----- Exercise materials -----

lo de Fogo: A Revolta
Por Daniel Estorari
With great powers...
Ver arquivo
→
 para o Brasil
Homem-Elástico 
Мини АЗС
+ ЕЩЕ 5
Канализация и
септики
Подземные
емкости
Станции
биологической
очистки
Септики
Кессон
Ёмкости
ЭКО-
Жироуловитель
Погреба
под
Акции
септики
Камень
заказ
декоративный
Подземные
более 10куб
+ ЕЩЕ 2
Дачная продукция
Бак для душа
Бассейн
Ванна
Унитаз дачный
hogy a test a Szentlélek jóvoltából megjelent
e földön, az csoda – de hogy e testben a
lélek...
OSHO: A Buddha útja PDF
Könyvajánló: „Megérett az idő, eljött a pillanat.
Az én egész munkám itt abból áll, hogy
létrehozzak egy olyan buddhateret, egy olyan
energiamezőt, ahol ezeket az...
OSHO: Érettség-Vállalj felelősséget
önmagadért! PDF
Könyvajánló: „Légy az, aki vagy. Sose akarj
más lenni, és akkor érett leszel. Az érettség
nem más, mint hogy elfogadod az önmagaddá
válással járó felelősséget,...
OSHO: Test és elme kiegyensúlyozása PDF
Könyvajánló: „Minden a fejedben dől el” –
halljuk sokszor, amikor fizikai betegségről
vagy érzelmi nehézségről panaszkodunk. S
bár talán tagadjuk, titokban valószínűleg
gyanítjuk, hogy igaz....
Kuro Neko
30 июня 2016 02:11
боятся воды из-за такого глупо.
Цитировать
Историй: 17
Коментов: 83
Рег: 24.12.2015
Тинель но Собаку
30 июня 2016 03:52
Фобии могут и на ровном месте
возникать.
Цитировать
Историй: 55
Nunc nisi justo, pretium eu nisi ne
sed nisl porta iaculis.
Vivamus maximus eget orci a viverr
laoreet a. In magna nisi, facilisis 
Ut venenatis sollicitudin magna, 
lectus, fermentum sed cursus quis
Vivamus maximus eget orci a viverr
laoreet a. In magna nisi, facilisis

-----

● Problem requirements
Print every line of the material above without changing a single character.

● Finished task
lo de Fogo: A Revolta
Por Daniel Estorari
With great powers...
Ver arquivo
→
 para o Brasil
Homem-Elástico 
Мини АЗС
+ ЕЩЕ 5
Канализация и
септики
Подземные
емкости
Станции
биологической
очистки
Септики
Кессон
Ёмкости
ЭКО-
Жироуловитель
Погреба
под
Акции
септики
Камень
заказ
декоративный
Подземные
более 10куб
+ ЕЩЕ 2
Дачная продукция
Бак для душа
Бассейн
Ванна
Унитаз дачный
hogy a test a Szentlélek jóvoltából megjelent
e földön, az csoda – de hogy e testben a
lélek...
OSHO: A Buddha útja PDF
Könyvajánló: „Megérett az idő, eljött a pillanat.
Az én egész munkám itt abból áll, hogy
létrehozzak egy olyan buddhateret, egy olyan
energiamezőt, ahol ezeket az...
OSHO: Érettség-Vállalj felelősséget
önmagadért! PDF
Könyvajánló: „Légy az, aki vagy. Sose akarj
más lenni, és akkor érett leszel. Az érettség
nem más, mint hogy elfogadod az önmagaddá
válással járó felelősséget,...
OSHO: Test és elme kiegyensúlyozása PDF
Könyvajánló: „Minden a fejedben dől el” –
halljuk sokszor, amikor fizikai betegségről
vagy érzelmi nehézségről panaszkodunk. S
bár talán tagadjuk, titokban valószínűleg
gyanítjuk, hogy igaz....
Kuro Neko
30 июня 2016 02:11
боятся воды из-за такого глупо.
Цитировать
Историй: 17
Коментов: 83
Рег: 24.12.2015
Тинель но Собаку
30 июня 2016 03:52
Фобии могут и на ровном месте
возникать.
Цитировать
Историй: 55
Nunc nisi justo, pretium eu nisi ne
sed nisl porta iaculis.
Vivamus maximus eget orci a viverr
laoreet a. In magna nisi, facilisis 
Ut venenatis sollicitudin magna, 
lectus, fermentum sed cursus quis
Vivamus maximus eget orci a viverr
laoreet a. In magna nisi, facilisis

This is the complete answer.